Rock Of Gibraltar won seven Group 1 races in a row, five in a row in his three-year-old season. Giant’s Causeway won five on the bounce, none of them by more than a length. Sea The Stars has now won four in a row, the Guineas, the Derby, the Eclipse and the Juddmonte International. Next Saturday, as long as the weather plays ball, he will bid to take his Group 1 run to five in the Tattersalls Millions Irish Champion Stakes at Leopardstown. It’s not going to be easy.
“He hasn’t really had a chance for anything more than a mini break this season,” says the jockey thoughtfully. “Every time you go to the well, you are chipping away. But he’s very fresh, you see. He’s not as docile as he looks. He’s just not an easy horse to give an easy time to. We want to run in the Irish Champion Stakes, it’s a great race, a very prestigious race, but we will only run if the ground is right.
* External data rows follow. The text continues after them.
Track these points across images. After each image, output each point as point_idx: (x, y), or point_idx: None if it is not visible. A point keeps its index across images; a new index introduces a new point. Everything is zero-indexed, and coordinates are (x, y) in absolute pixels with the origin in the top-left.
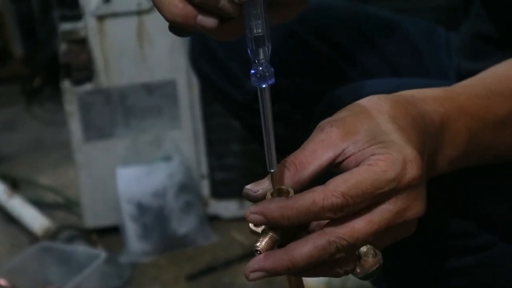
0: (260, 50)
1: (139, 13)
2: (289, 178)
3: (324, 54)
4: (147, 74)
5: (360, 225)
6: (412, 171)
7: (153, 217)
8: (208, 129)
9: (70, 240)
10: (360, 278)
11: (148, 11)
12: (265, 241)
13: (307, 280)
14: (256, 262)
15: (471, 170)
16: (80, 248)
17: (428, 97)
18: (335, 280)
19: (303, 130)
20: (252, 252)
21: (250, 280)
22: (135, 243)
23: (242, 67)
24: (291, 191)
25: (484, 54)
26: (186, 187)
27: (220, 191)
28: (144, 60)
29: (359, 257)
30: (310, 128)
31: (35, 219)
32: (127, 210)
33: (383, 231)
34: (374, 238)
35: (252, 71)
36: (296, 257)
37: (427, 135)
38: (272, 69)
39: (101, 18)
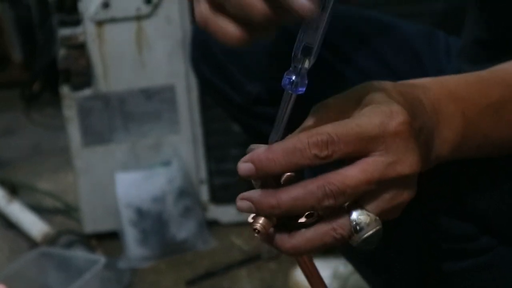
0: (306, 60)
1: (138, 18)
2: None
3: (322, 57)
4: (146, 79)
5: (352, 172)
6: (398, 118)
7: (152, 222)
8: (207, 133)
9: (69, 245)
10: (358, 246)
11: (147, 16)
12: (262, 219)
13: (305, 282)
14: (247, 193)
15: (472, 171)
16: (79, 254)
17: (417, 84)
18: (336, 282)
19: None
20: (251, 258)
21: (237, 208)
22: (134, 248)
23: (242, 70)
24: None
25: (484, 59)
26: (185, 192)
27: (219, 196)
28: (143, 65)
29: (353, 222)
30: None
31: (34, 224)
32: (126, 215)
33: (376, 185)
34: (365, 190)
35: (289, 77)
36: (282, 196)
37: (422, 113)
38: (307, 81)
39: (100, 23)
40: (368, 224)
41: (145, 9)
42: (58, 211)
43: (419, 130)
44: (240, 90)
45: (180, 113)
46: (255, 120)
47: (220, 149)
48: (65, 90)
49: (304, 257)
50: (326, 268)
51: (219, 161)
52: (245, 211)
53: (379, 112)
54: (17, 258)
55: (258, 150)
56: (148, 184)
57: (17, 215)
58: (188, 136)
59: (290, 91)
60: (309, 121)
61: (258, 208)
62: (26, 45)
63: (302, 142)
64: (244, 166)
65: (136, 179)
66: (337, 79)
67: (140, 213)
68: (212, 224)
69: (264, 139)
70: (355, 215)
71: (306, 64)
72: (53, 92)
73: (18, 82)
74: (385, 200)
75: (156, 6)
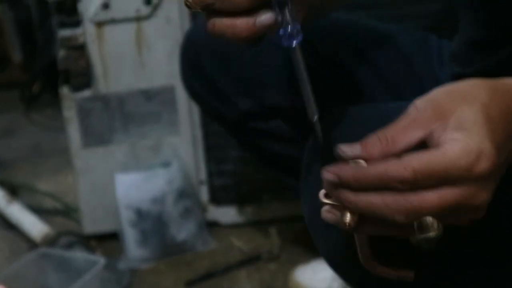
0: (286, 11)
1: (138, 19)
2: (379, 150)
3: (315, 70)
4: (146, 80)
5: (430, 197)
6: (485, 164)
7: (152, 223)
8: (206, 135)
9: (69, 246)
10: (416, 243)
11: (146, 17)
12: (349, 215)
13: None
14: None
15: None
16: (79, 254)
17: None
18: (335, 283)
19: (299, 146)
20: (251, 259)
21: (323, 176)
22: (134, 249)
23: (232, 85)
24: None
25: (478, 60)
26: (185, 193)
27: (219, 197)
28: (142, 66)
29: (417, 222)
30: (305, 154)
31: (34, 225)
32: (126, 216)
33: (449, 210)
34: (437, 213)
35: (280, 32)
36: (361, 196)
37: None
38: (299, 26)
39: (99, 24)
40: (430, 227)
41: (144, 10)
42: (58, 212)
43: (500, 162)
44: (231, 106)
45: (180, 114)
46: (249, 135)
47: (219, 150)
48: (64, 90)
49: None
50: (325, 269)
51: (219, 162)
52: (327, 184)
53: (467, 153)
54: (17, 259)
55: (347, 168)
56: (148, 185)
57: (17, 216)
58: (188, 137)
59: (291, 44)
60: (408, 119)
61: (336, 195)
62: (26, 45)
63: (388, 175)
64: (329, 176)
65: (135, 180)
66: (334, 92)
67: (140, 214)
68: (212, 225)
69: (260, 154)
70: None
71: (289, 14)
72: (52, 93)
73: (18, 83)
74: (455, 218)
75: (155, 7)
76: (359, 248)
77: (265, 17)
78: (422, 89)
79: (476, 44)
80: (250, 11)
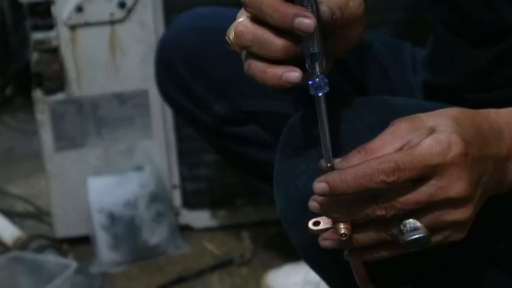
0: (316, 64)
1: (112, 23)
2: (358, 159)
3: None
4: (119, 84)
5: (404, 190)
6: (456, 150)
7: (124, 227)
8: (180, 139)
9: (40, 250)
10: (405, 246)
11: (120, 21)
12: (342, 224)
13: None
14: (316, 198)
15: None
16: (51, 258)
17: (503, 112)
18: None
19: (273, 152)
20: (223, 263)
21: (309, 206)
22: (106, 253)
23: (209, 90)
24: None
25: (451, 60)
26: (157, 197)
27: (192, 201)
28: (116, 70)
29: (402, 224)
30: (278, 148)
31: (5, 229)
32: (98, 220)
33: (426, 203)
34: (414, 207)
35: (310, 82)
36: (342, 202)
37: (493, 140)
38: (327, 80)
39: (73, 27)
40: (414, 229)
41: (118, 13)
42: (30, 215)
43: (478, 158)
44: (206, 110)
45: (153, 118)
46: (223, 139)
47: (193, 155)
48: (37, 94)
49: (359, 262)
50: (297, 273)
51: (192, 167)
52: (314, 211)
53: (439, 142)
54: None
55: (333, 173)
56: (121, 189)
57: None
58: (161, 141)
59: (318, 95)
60: (385, 133)
61: (322, 209)
62: None
63: (372, 168)
64: (319, 185)
65: (108, 183)
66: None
67: (112, 218)
68: (185, 229)
69: (235, 159)
70: (405, 219)
71: (319, 67)
72: (25, 96)
73: None
74: (435, 215)
75: (129, 11)
76: (356, 275)
77: (293, 75)
78: (395, 96)
79: (444, 47)
80: (283, 61)
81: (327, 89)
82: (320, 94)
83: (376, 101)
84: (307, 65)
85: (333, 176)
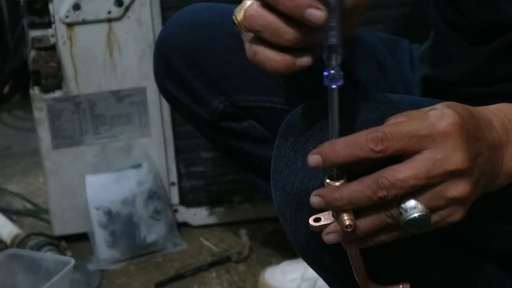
0: (333, 56)
1: (109, 20)
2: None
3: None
4: (117, 82)
5: (401, 167)
6: (448, 119)
7: (122, 224)
8: (177, 136)
9: (39, 247)
10: (405, 226)
11: (117, 19)
12: (345, 215)
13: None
14: (318, 190)
15: None
16: (49, 256)
17: (491, 106)
18: (304, 284)
19: (271, 147)
20: (221, 260)
21: (311, 202)
22: (104, 250)
23: (206, 85)
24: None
25: (450, 55)
26: (155, 195)
27: (190, 198)
28: (113, 67)
29: (402, 206)
30: (275, 144)
31: (3, 227)
32: (96, 217)
33: (425, 179)
34: (414, 183)
35: (325, 73)
36: (343, 189)
37: (485, 127)
38: (342, 73)
39: (70, 25)
40: (414, 208)
41: (116, 11)
42: (28, 213)
43: (472, 136)
44: (206, 105)
45: (150, 115)
46: (222, 135)
47: (190, 152)
48: (35, 92)
49: (356, 249)
50: (295, 270)
51: (189, 164)
52: (316, 206)
53: (431, 115)
54: None
55: (324, 145)
56: (118, 186)
57: None
58: (159, 139)
59: (332, 86)
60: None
61: (325, 201)
62: None
63: (361, 137)
64: (312, 157)
65: (106, 181)
66: (308, 95)
67: (110, 215)
68: (182, 226)
69: (232, 154)
70: (405, 200)
71: (335, 59)
72: (23, 94)
73: None
74: (435, 192)
75: (127, 9)
76: (355, 270)
77: (306, 60)
78: (393, 93)
79: (444, 42)
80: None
81: (342, 82)
82: (334, 87)
83: (372, 98)
84: (323, 56)
85: (324, 147)
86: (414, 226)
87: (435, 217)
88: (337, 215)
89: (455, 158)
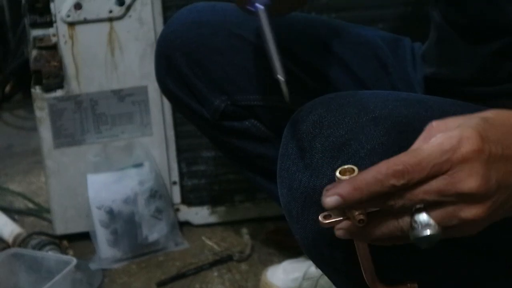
0: None
1: (111, 19)
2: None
3: (294, 74)
4: (118, 81)
5: (416, 189)
6: (468, 145)
7: (123, 223)
8: (179, 136)
9: (40, 246)
10: (415, 241)
11: (119, 18)
12: (357, 212)
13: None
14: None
15: None
16: (51, 255)
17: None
18: (306, 283)
19: (272, 146)
20: (222, 259)
21: (324, 204)
22: (106, 249)
23: (208, 84)
24: (356, 170)
25: (453, 54)
26: (157, 194)
27: (191, 197)
28: (115, 66)
29: (414, 220)
30: (281, 142)
31: (5, 226)
32: (98, 216)
33: (436, 196)
34: (423, 199)
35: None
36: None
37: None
38: None
39: (72, 24)
40: (427, 224)
41: (117, 11)
42: (30, 212)
43: (493, 155)
44: (205, 104)
45: (152, 114)
46: (223, 134)
47: (192, 151)
48: (36, 91)
49: (365, 245)
50: (296, 269)
51: (191, 163)
52: (334, 205)
53: (449, 139)
54: None
55: (343, 184)
56: (120, 185)
57: None
58: (160, 138)
59: (256, 7)
60: (418, 141)
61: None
62: None
63: (381, 173)
64: (331, 199)
65: (107, 180)
66: (310, 94)
67: (112, 214)
68: (184, 226)
69: (233, 153)
70: (416, 215)
71: None
72: (25, 93)
73: None
74: (448, 211)
75: (128, 8)
76: (363, 268)
77: None
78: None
79: (445, 41)
80: None
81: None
82: (262, 7)
83: (381, 94)
84: None
85: (343, 186)
86: (424, 242)
87: (446, 233)
88: (348, 210)
89: (470, 182)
“Of course I have worries about Fame And Glory. He’s a fresh horse, whereas every day I’ve been taking on a new horse, they have three very good horses and I’ve had to take them all on in the last three races. Fame And Glory has been rested since the Irish Derby, he’s going to be fresh, and he is a very high class horse. I respect him. He’s a worthy opponent. But my fellow came out of the York race in great form, and I’d be surprised if he wasn’t in good shape on the day.”
It is difficult to over-estimate the impact that Sea The Stars has had on Kinane.
“I still enjoy riding horses,” he says. “Ordinary horses don’t appeal to me, but they don’t really appeal to anyone. I’m having fun, I still love riding winners, and it has been huge, at this stage, to find probably the best horse of my life. I don’t think I’d be enjoying it as much if he wasn’t around.”
Sea The Stars is going to be around for a little while longer at least and, as long as he is, you can be certain that Michael Kinane will be around as well. Together they have lit up the season. This magnificent triviality is greatly enriched for the presence of both.